Let's see what it is for: media advertising, street posters, mufflers, caps, lighters. If you want an adviser, that is a counselor, you have to pay. And there is also a party membership charge. Your electoral adventure as representative of a party starts begins only after you fueled the party's budget with a significant amount. If you are not exactly popular or if the party has distributed you to a less friendly board of candidates, populated with mayors of a different political orientation, one hundred Euro isn't enough. Regardless of the advice your counselor has extracted from his political marketing books, you know that he key to success in elections in Romania is sure to consist as well in some bags of flour, shoes and meat. Mobile phones are optional, for the whimsical ones only. Since there is no such thing as political volunteering, you have to save up some for the procession following you and crying out your name. As for the bargaining with the music players, this is easy to do, for the campaign is due during the Christmas fast, when weddings are not allowed to Christians. So there are more and more costs.

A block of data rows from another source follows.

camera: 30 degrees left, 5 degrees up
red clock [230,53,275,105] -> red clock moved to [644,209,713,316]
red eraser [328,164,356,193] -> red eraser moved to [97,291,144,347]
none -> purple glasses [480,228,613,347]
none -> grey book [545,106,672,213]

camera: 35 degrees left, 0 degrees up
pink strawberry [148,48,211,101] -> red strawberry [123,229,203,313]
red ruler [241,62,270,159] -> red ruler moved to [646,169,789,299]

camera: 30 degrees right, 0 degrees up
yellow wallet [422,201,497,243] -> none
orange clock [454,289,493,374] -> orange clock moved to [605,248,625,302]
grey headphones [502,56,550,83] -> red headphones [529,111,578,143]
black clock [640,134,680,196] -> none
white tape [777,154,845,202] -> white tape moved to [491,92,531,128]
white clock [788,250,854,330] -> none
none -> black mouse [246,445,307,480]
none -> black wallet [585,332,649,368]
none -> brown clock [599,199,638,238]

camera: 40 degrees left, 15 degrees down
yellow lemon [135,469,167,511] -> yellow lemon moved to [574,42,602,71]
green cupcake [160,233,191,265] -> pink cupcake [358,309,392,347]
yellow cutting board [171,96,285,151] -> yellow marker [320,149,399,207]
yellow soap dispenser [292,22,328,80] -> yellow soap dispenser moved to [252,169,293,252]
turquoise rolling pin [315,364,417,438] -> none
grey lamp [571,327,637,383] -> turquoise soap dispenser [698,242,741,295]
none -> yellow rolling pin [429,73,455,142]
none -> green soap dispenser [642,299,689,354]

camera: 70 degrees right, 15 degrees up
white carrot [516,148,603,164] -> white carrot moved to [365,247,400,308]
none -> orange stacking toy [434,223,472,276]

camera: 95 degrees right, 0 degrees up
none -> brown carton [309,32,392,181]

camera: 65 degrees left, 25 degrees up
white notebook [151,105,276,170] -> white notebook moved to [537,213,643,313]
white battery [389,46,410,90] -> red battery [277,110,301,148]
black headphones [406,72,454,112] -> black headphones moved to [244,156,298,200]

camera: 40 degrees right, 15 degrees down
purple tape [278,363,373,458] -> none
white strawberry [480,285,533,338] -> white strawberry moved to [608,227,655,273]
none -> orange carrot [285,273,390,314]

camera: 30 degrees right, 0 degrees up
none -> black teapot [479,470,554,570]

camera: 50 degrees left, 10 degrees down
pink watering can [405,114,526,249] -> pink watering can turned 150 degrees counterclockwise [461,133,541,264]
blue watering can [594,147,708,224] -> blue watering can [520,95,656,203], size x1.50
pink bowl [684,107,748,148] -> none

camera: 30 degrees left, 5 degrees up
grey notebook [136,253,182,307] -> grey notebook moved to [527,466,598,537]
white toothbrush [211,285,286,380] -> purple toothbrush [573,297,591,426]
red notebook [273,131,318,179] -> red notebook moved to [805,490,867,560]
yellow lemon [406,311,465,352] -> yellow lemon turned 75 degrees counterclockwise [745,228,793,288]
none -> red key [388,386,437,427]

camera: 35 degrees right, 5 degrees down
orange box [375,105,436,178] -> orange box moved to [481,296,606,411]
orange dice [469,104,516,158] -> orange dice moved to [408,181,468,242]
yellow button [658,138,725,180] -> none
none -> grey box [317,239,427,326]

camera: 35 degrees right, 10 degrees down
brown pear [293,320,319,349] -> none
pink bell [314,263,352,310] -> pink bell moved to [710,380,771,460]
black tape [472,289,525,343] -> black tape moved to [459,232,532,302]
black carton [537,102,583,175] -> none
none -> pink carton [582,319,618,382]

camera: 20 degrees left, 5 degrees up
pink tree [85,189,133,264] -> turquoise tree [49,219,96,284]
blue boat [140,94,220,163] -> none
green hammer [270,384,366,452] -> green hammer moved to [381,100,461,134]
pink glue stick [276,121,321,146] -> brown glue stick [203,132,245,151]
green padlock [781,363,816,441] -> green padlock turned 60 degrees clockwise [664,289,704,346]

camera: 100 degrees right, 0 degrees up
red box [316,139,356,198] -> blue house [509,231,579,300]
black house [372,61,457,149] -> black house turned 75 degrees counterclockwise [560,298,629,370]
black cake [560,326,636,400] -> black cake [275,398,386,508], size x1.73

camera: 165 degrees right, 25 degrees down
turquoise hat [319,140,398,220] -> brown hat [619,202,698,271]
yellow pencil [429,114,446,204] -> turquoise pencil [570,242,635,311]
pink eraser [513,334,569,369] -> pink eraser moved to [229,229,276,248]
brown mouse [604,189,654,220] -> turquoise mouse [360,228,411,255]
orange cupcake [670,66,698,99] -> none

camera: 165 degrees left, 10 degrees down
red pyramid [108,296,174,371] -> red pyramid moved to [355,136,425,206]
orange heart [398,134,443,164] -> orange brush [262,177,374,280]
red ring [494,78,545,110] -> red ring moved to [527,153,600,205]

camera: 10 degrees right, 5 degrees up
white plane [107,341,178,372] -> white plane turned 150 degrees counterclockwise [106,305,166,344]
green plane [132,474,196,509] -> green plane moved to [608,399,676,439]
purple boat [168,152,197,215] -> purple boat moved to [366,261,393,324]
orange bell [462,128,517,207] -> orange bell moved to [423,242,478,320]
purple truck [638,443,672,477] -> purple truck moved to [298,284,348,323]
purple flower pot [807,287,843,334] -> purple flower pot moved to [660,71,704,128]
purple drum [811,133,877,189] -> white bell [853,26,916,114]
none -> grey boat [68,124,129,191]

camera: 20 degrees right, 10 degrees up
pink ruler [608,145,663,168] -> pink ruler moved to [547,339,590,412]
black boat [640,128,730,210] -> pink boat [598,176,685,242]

What is 100, 000 Euro? It is much or little? It depends on what and whom you mean. The wife of Adrian Videanu, the ex general mayor of Bucharest, paid 100, 000 for a dress. For people like them, this is nothing. To the ordinary candidate, a teacher or an engineer, let's say, the expenses on the presumptive deputyship are easy to feel. We don't reckon that ordinary candidates, with no considerable wealth admitted in the statements on personal properties, won't play the election lottery using funds they should have spent on their children. And such candidates won't be few. They have got money available for the campaign due to donations made by people or companies pursuing certain interests of economic nature and waiting for something in exchange. So a candidate is indebted when reaching the Parliament. And his 1, 200 Euro a month is not enough to pay the debt. He would need two mandates to save up 100, 000 Euro from his wages as a MP. So there must be some other way to get even with the donors. A beer law, let's say, that erases the debts of some companies and settles norms on various facilities, allowing some to buy at a low cost and sell at a high price, due to certain relations with people in certain palaces and cabinets. All of a sudden, the elector finds that the representative he trusted and voted for is an agent of traffic of influence instead of making laws to serve citizens. What is the elector to do?
Most lawmakers and some NGOs watching the expenses typical of electoral campaigns and the integrity of the elected claim that Romania's normative frame in this field is a good one. They opine that the greatest problem is the fact that institutions don't apply the law, which is partly true. The National Integrity Agency has completed no case on a MP owning an unjustified fortune. The Police and the Prosecutor's Office have not finished investigations on the electoral bribery in the village of Stefanesti. They did not even care about the mobile phones given as gifts during the local elections or candidates filmed while paying people around. And it is not only the fact that the law is disallowed, but also that it gets changed. Except for Transparency International, no one has minded that last spring the government modified the norms on the making of political parties by simplifying the procedures by which citizens and companies make donations to political groups. Authorities did away with that norm according to which the donors were to say if they had debts to state institutions and admit that their donation was not meant to coordinate the political beneficiary' activity. So from now on the deputies, beneficiaries of funds during campaign, will have no problem voting for facilities to serve the generous company, for thy could not have known that the honest donor was indebted to some state institutions. Or could they?